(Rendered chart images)
□ □ □

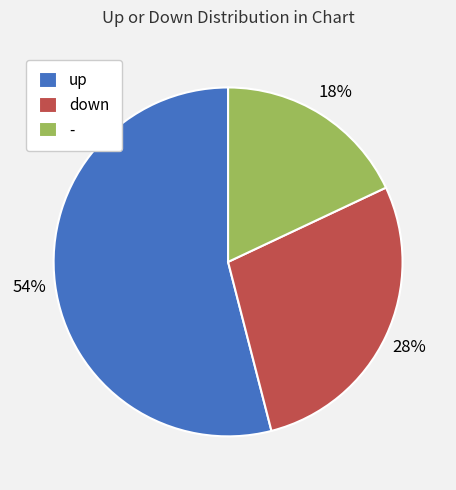

Approximately how many times larger is the value at - compared to down?

0.6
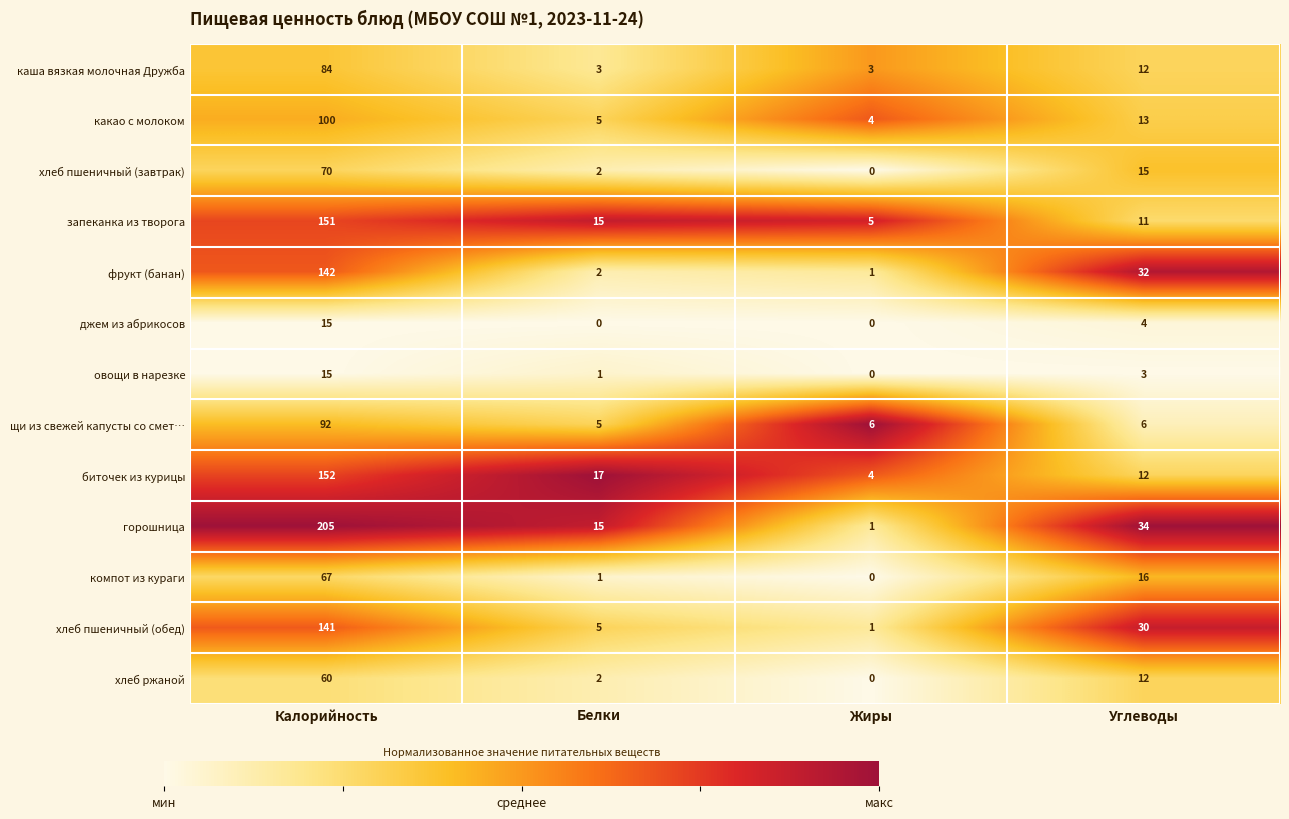

Which series changed the most between Белки and Углеводы?

фрукт (банан)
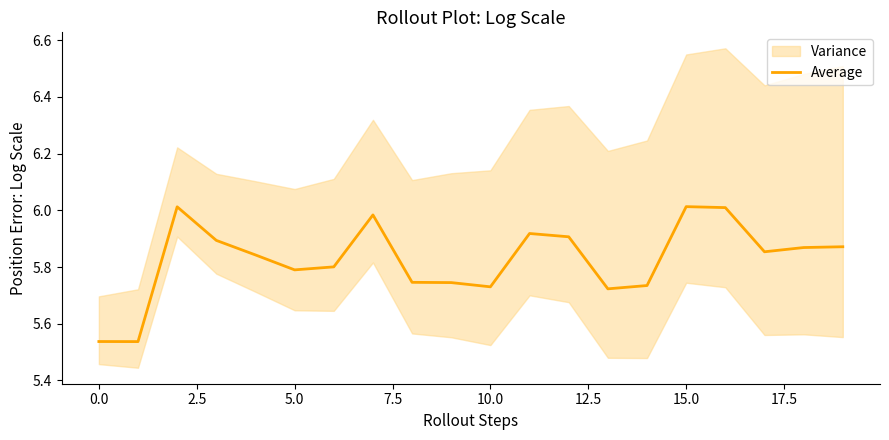

Is it true that the value at 18 is 5.9?

True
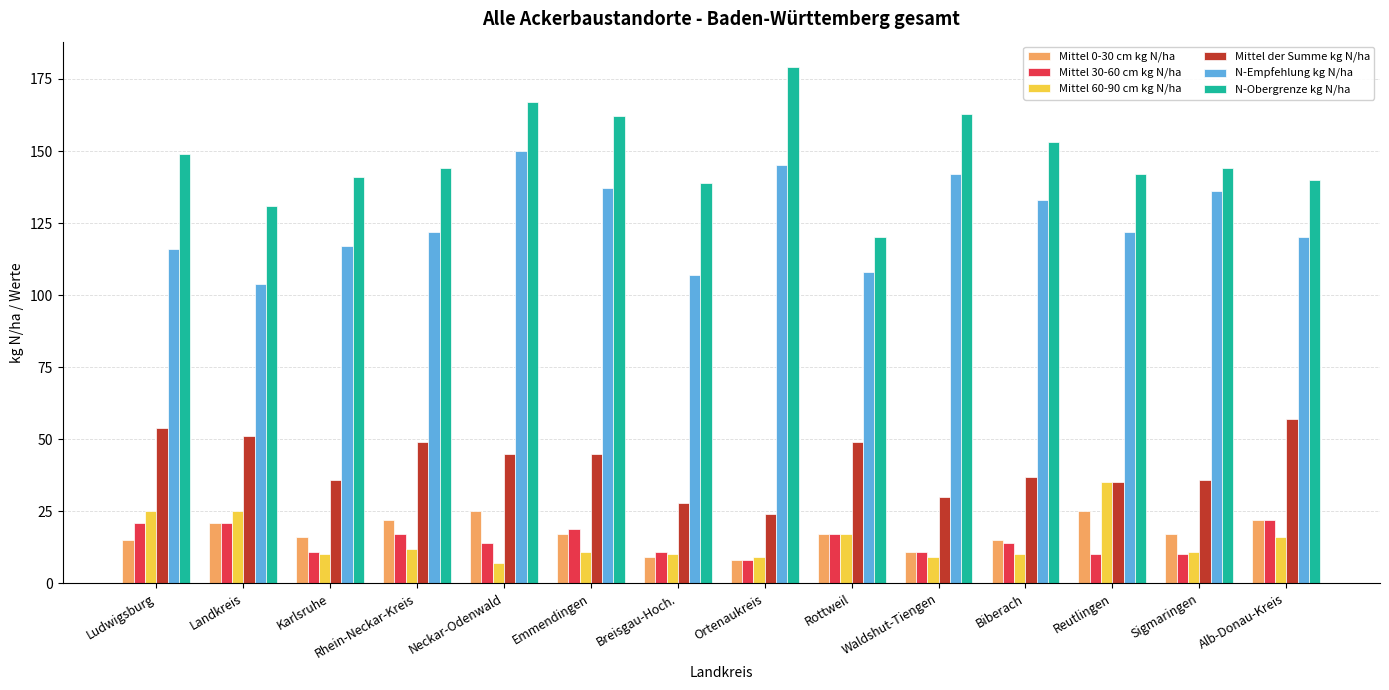

What is the average value of the N-Obergrenze kg N/ha series?

148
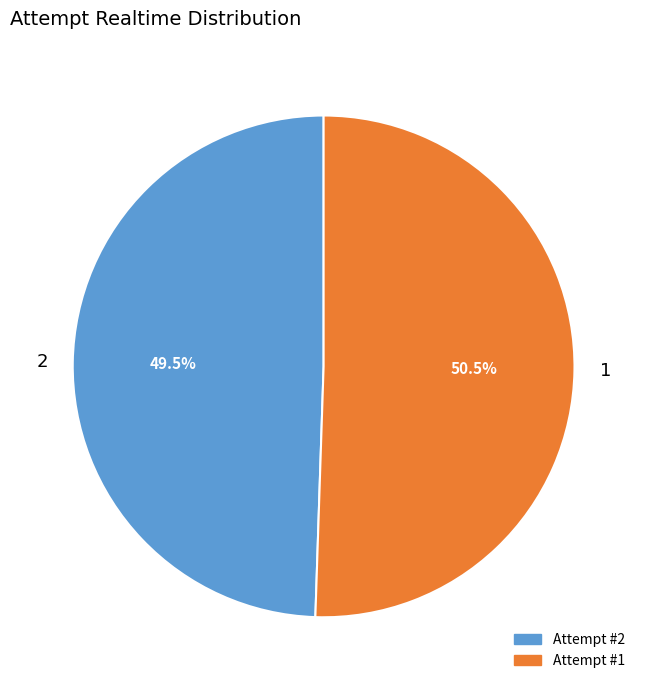

The 1 slice represents 58% of the pie. True or false?

False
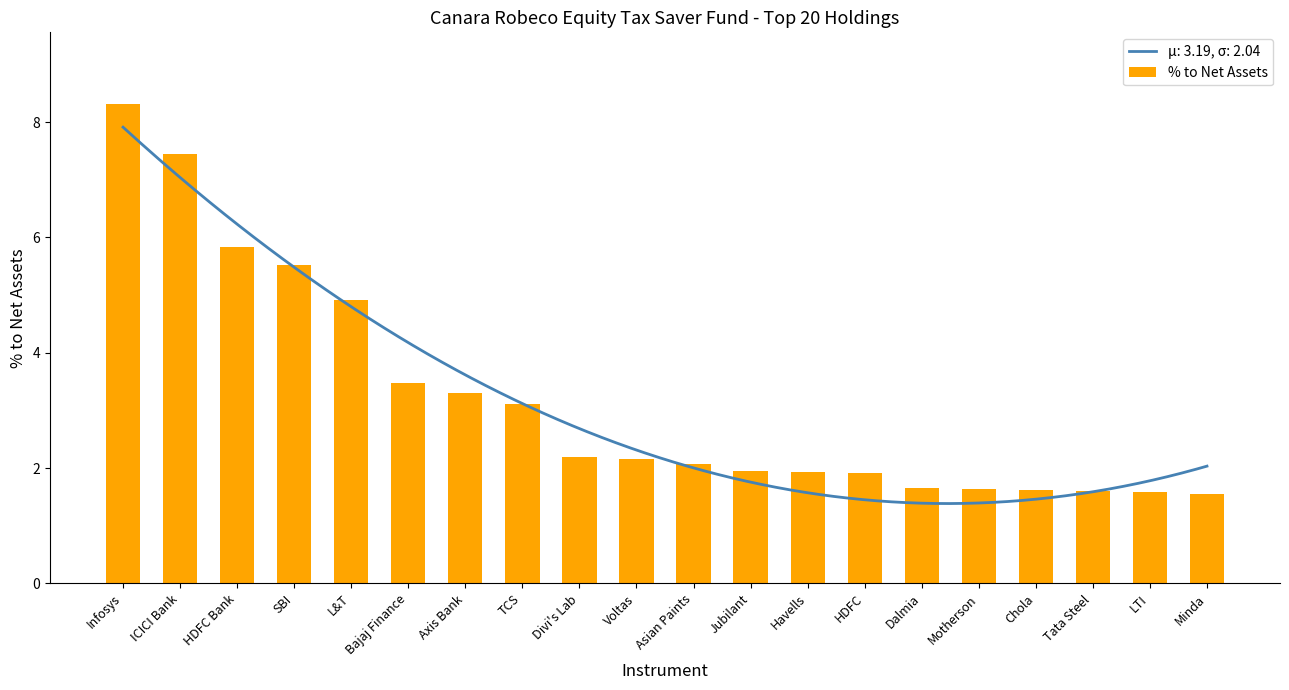

What is the difference between the second highest and minimum values?

5.9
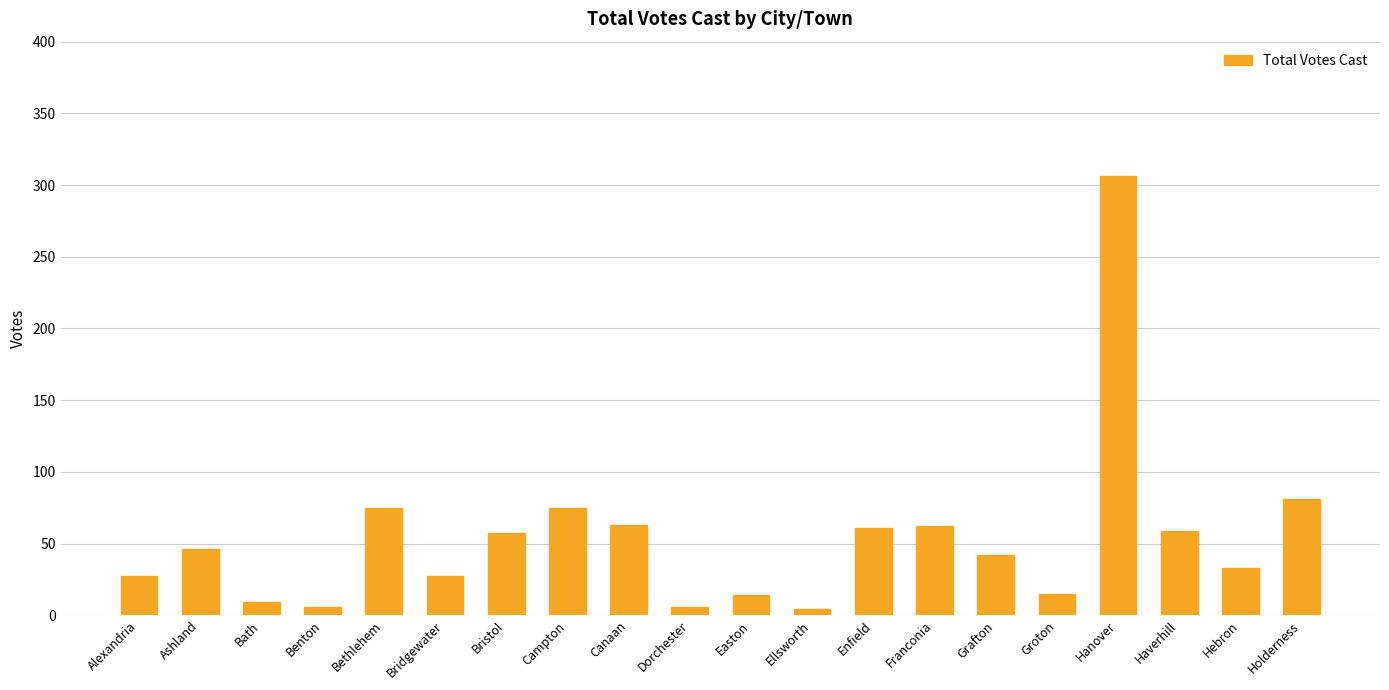

True or false: the data shows 100 at Bethlehem.

False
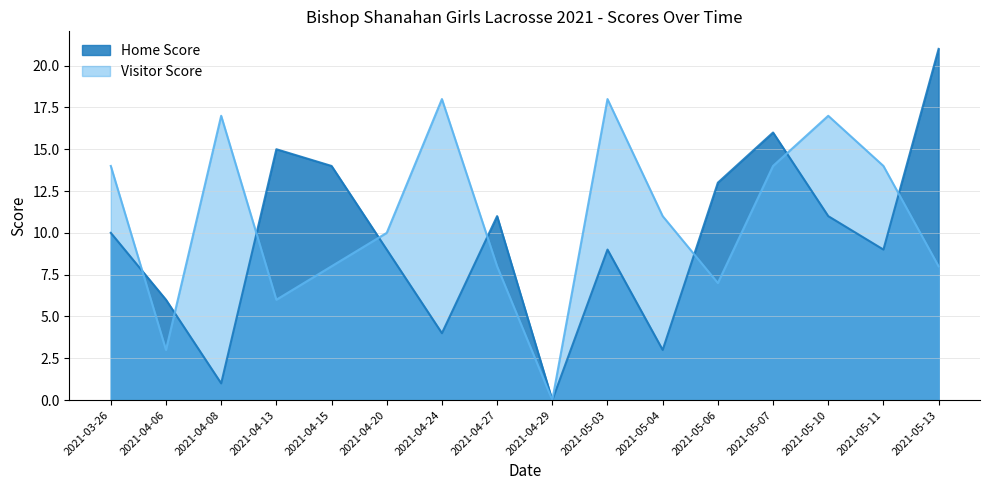

Read the Visitor Score value at 2021-04-24, to the nearest 5.

20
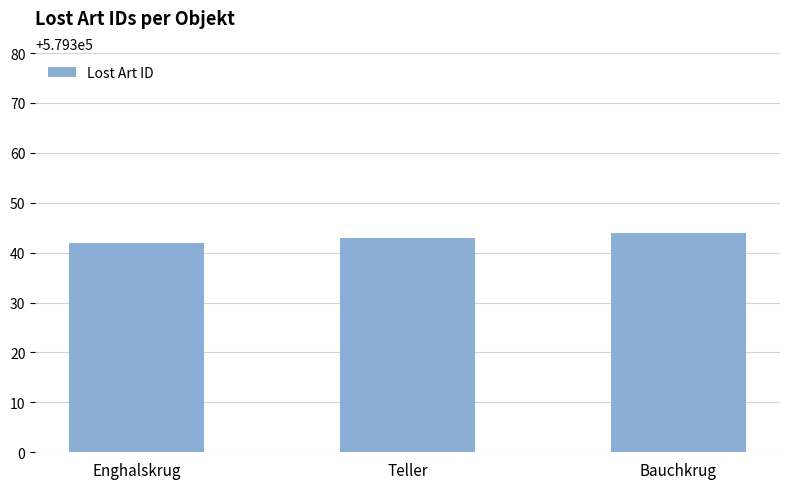

List the labels in order of value, largest first.

Bauchkrug, Teller, Enghalskrug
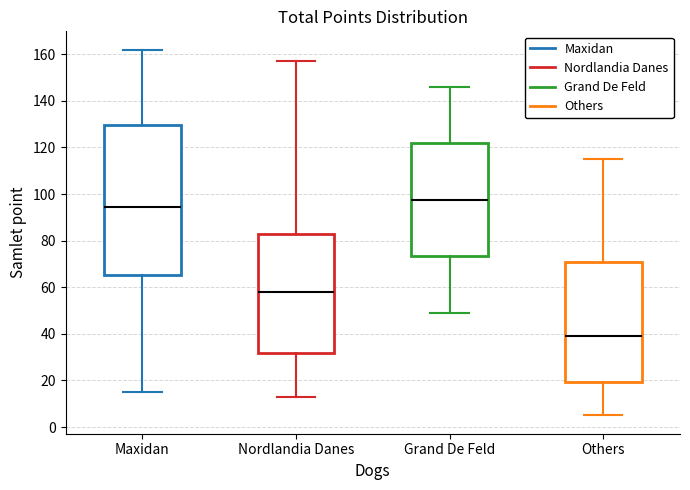

Comparing the boxes themselves (not the whiskers), which one is the tallest?

Maxidan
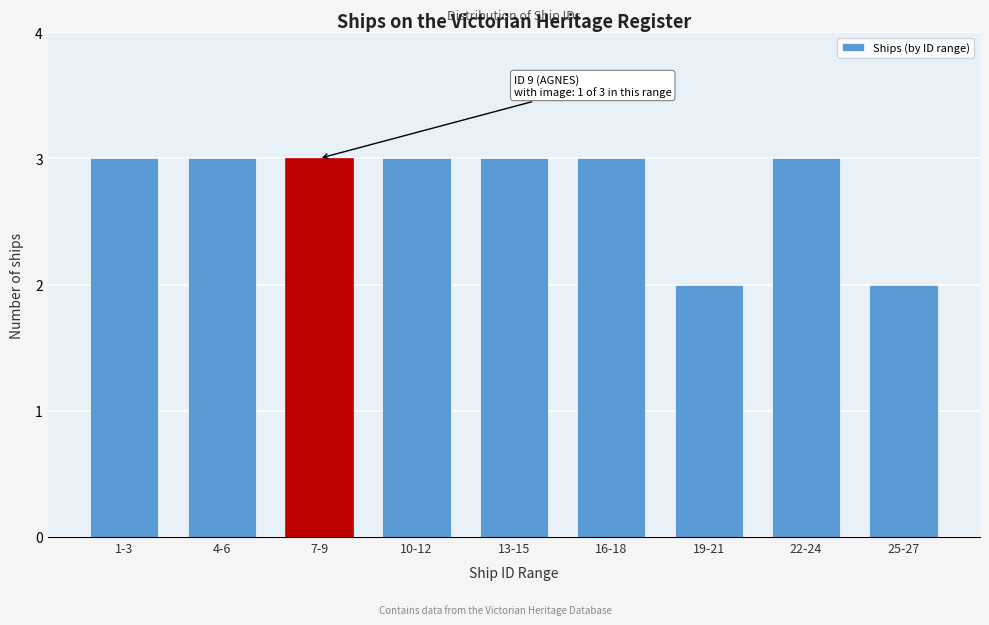

Reading left to right, transcribe all the data shown in this chart.

1-3=3	4-6=3	7-9=3	10-12=3	13-15=3	16-18=3	19-21=2	22-24=3	25-27=2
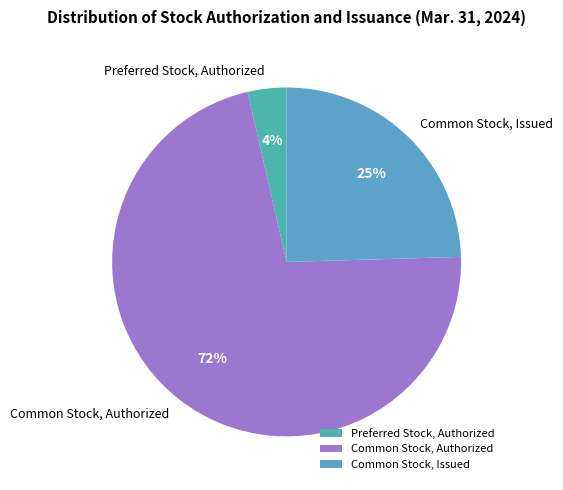

How many segments does this pie chart have?

3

□ □ □

Exercise aim ▸
Count the lines in the listing above that contain the string "data", treating uppercase and lowercase as different. Reply with the number alone.

Solution to this problem ▸
2